The court should grant cert to decide whether the content-moderation and individualized-explanation requirements of the Florida and Texas statutes comply with the First Amendment, said the brief. The questions raised in the petitions are “undeniably important,” and all parties agree they warrant SCOTUS review, it said.

The platforms’ content-moderation activities are protected by the First Amendment, and the content-moderation and individualized-explanation requirements in the Florida and Texas laws “impermissibly burden those protected activities,” said the brief. The decisions in the 5th and 11th circuits “create a square and acknowledged circuit split” on the important First Amendment question about states’ authority “to restrict a business’s ability to select, edit, and arrange the third-party content that appears on its social-media platform,” it said.

Even before that conflict emerged, SCOTUS recognized that the question presented “would likely warrant review” by vacating the 5th Circuit’s stay of the preliminary injunction in the Texas case, said the brief. In DOJ’s view, the court should grant review in both the Florida and Texas cases.

Though the cases turn “on the same fundamental question” about the First Amendment status of the platforms’ content-moderation activities, the statutes “target different types of content moderation and impose different obligations, said the brief. Those differences “ultimately may not be material” to the court’s First Amendment analysis, but considering the two laws together would give SCOTUS “the fullest opportunity to address the relevant issues,” it said.

When a social-media platform “selects, edits, and arranges third-party speech for presentation to the public, it engages in activity protected by the First Amendment,” said the brief. “That activity, and the platforms’ business practices more generally, are not immune from regulation,” it said. But here, the states haven’t “articulated interests that justify the burdens imposed by the content-moderation restrictions under any potentially applicable form of First Amendment scrutiny,” it said.

Like publishers, parade organizers and cable operators, the companies that run the major social-media platforms are in the business of delivering curated compilations of speech created by others, said the brief. “Given the torrent of content created on the platforms, one of their central functions is to make choices about which content will be displayed to which users, in which form and which order,” it said. The act of “culling and curating” the content that users see is “inherently expressive,” even if the speech that’s collected “is almost wholly provided by users,” it said.

Especially because the platforms’ only products are “displays of expressive content,” a government requirement that they display different content “plainly implicates the First Amendment,” said the brief. In arguing otherwise, the states “asserted that the platforms’ content-moderation activities are unprotected conduct,” it said.

The states also emphasized that while the major platforms prioritize and arrange all the content that appears on their sites, they don’t “moderate most of it,” said the brief. Nor do the platforms, according to the states, “endorse the messages expressed by users,” plus they're shielded from liability for third-party content under Section 230, it said.

But what makes the platforms’ content-moderation choices expressive isn’t that the platforms “adopt as their own or assume legal responsibility for each individual piece of content posted by users,” said the brief.
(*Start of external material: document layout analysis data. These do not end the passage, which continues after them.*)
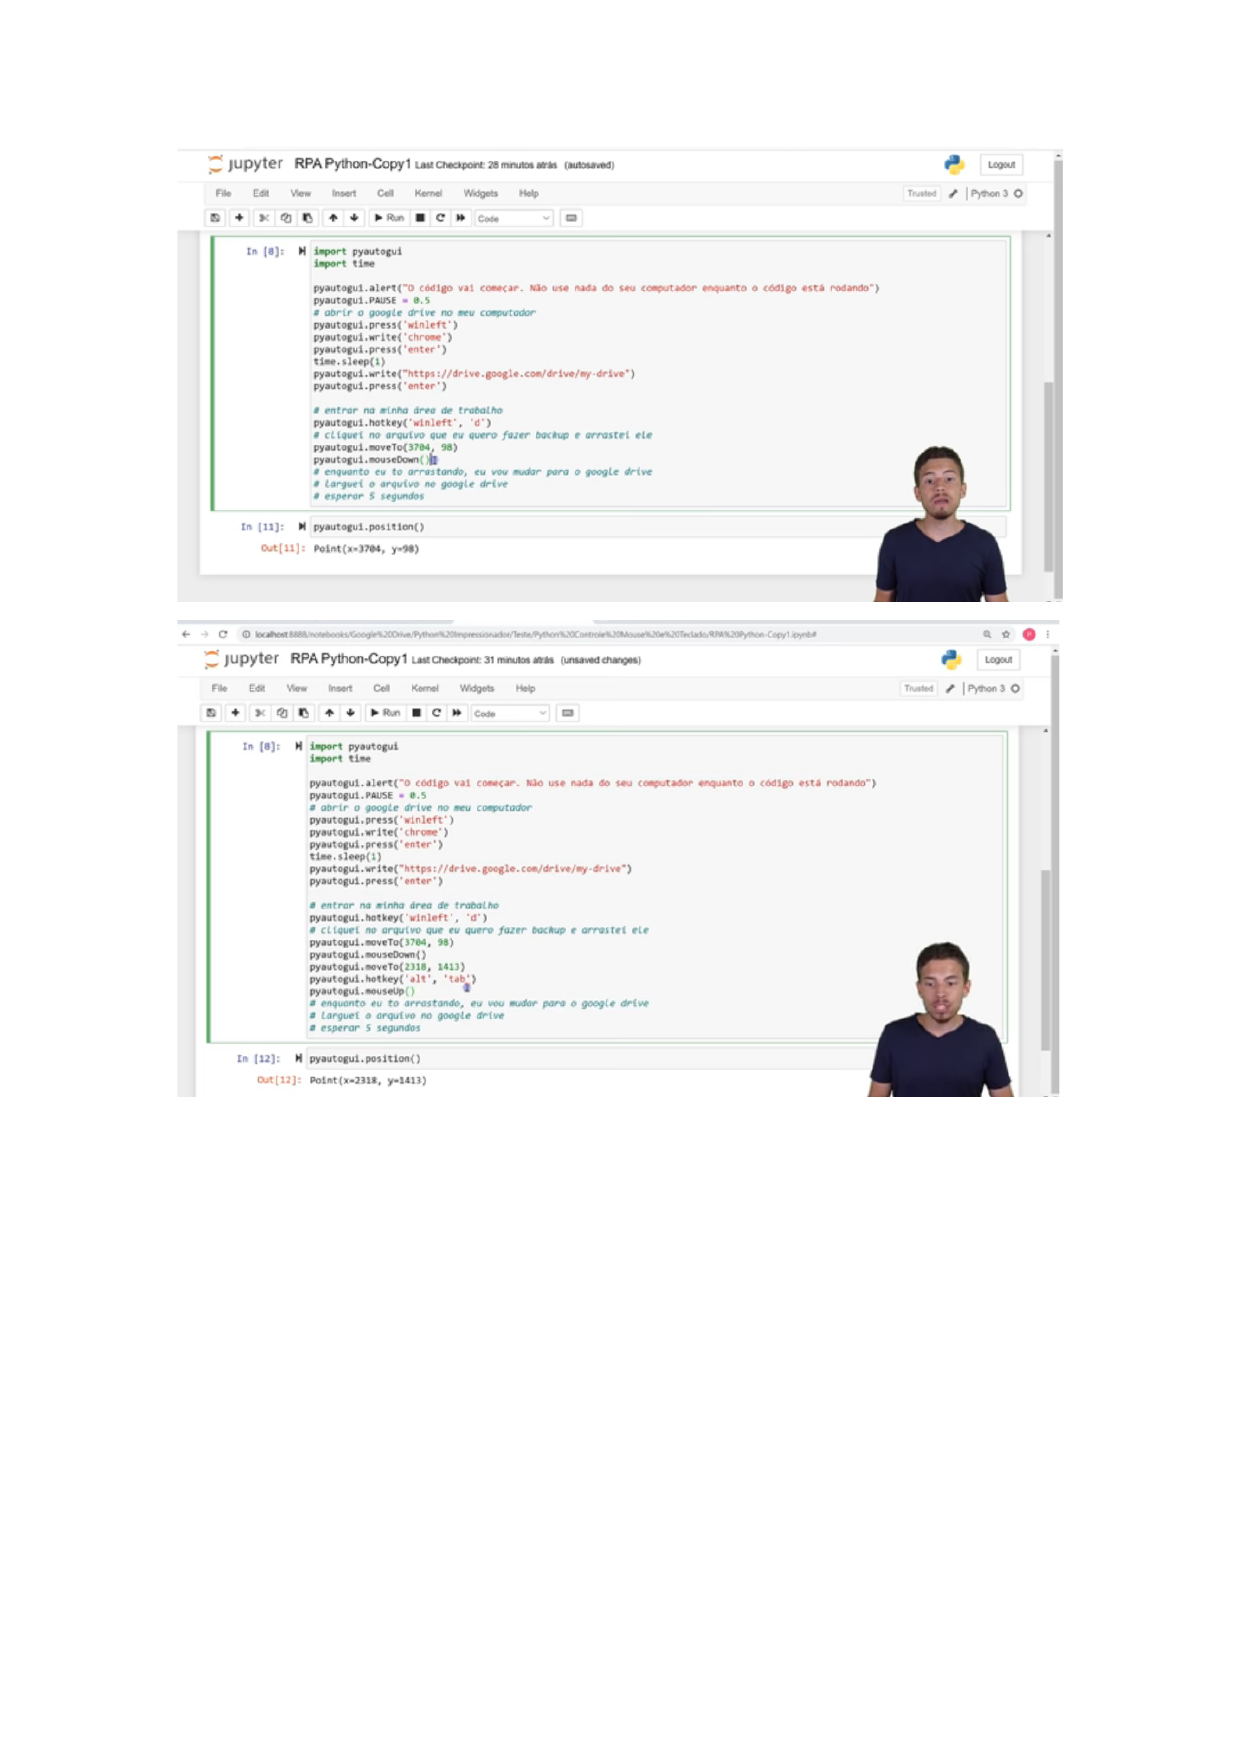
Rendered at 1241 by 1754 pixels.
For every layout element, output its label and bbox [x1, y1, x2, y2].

picture [177, 620, 1060, 1097]
picture [177, 147, 1063, 602]
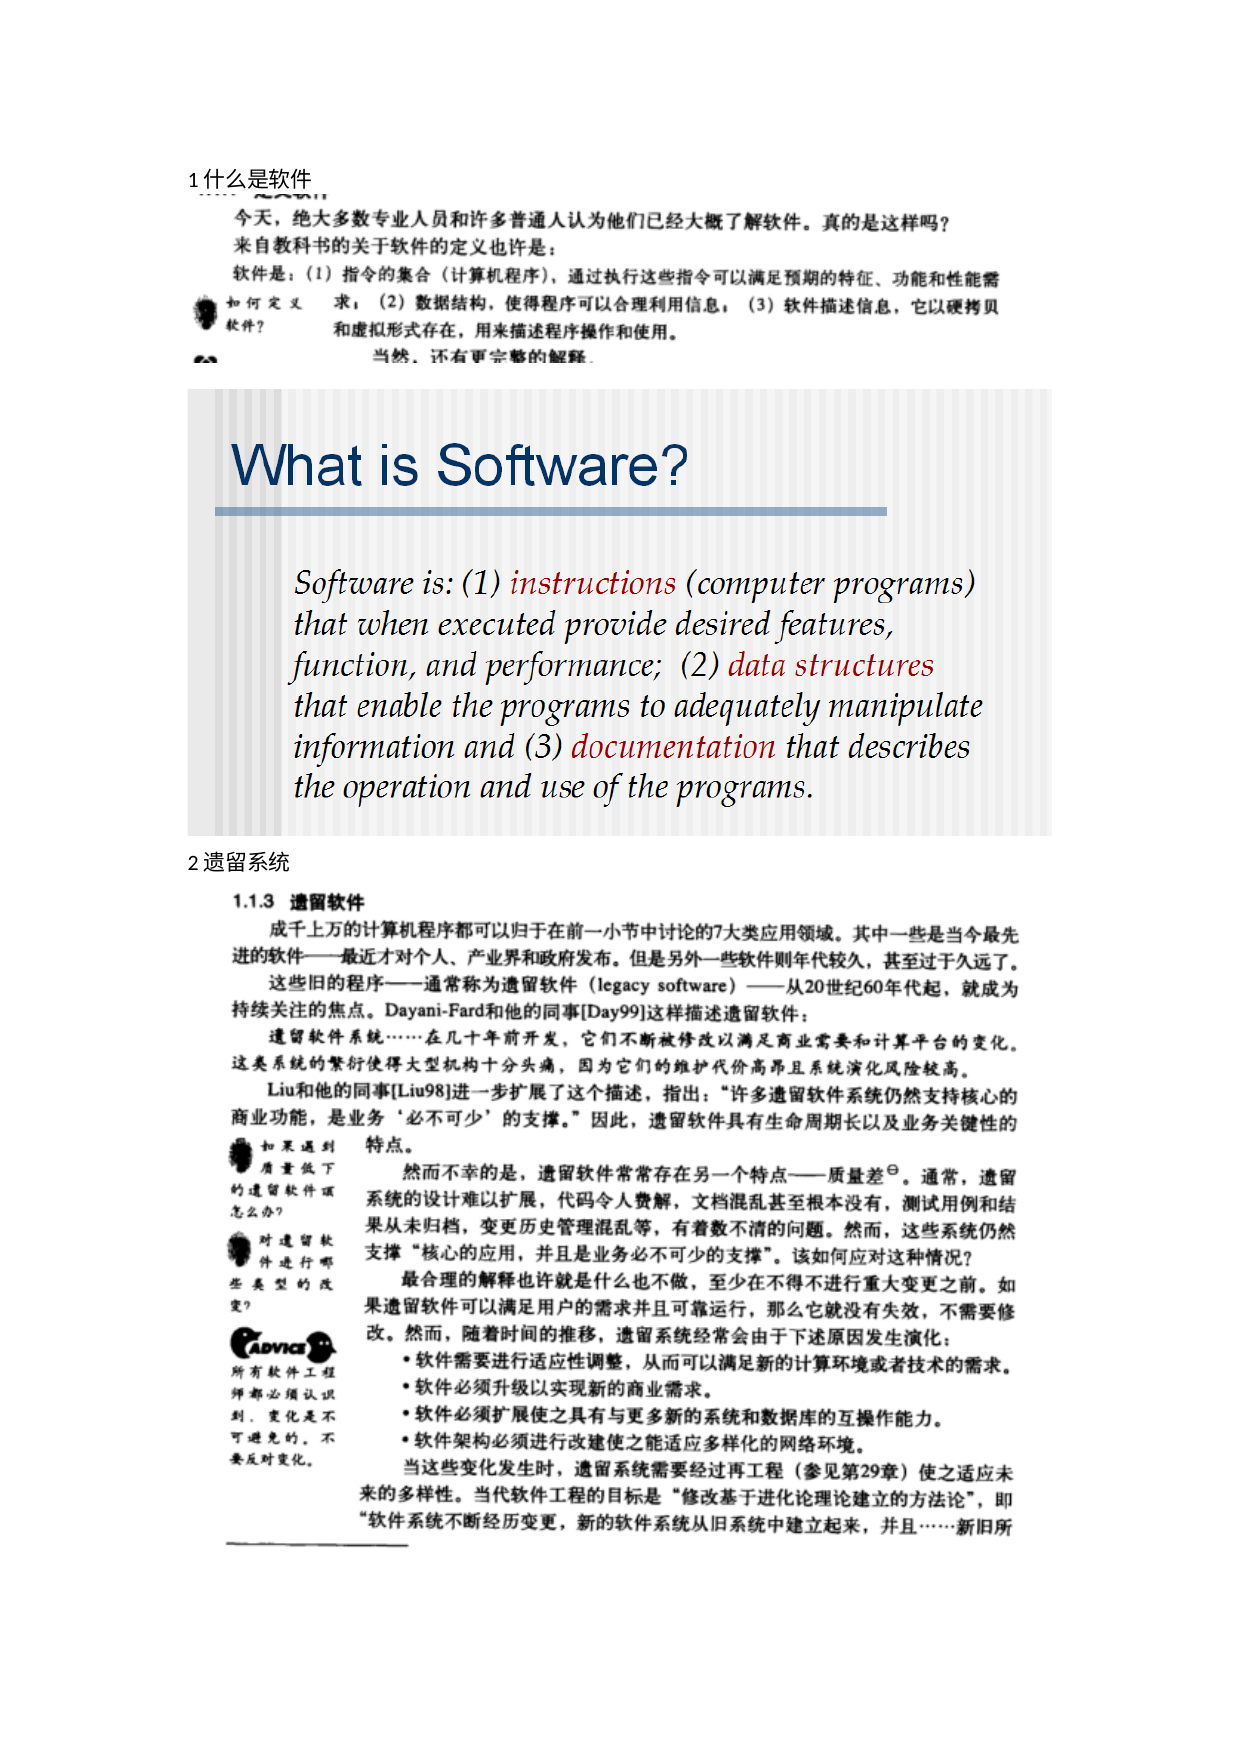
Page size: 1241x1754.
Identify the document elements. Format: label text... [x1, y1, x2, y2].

text 2遗留系统 [187, 844, 1053, 877]
picture [187, 389, 1052, 836]
picture [187, 194, 1053, 363]
picture [187, 877, 1053, 1557]
text 1什么是软件 [187, 162, 1053, 194]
It’s that they choose “whether and how to present that content by selecting, curating, and arranging it,” it said.

NetChoice and CCIA hailed the solicitor general’s brief in separate statements Monday. The brief “underscores” that the Florida and Texas statutes are unconstitutional and that SCOTUS “should review our cases,” Chris Marchese said, NetChoice director-litigation. NetChoice urges the court to “strike down” the laws “and reaffirm that the Constitution prohibits the government from controlling online speech,” said Marchese.

CCIA “is glad to see” the solicitor general “confirm the importance of the First Amendment issues raised by these state laws,” President Matt Schruers said. “This is exactly the sort of case we would expect the Supreme Court to take up,” because it involves a key constitutional issue and split appellate court decisions, he said.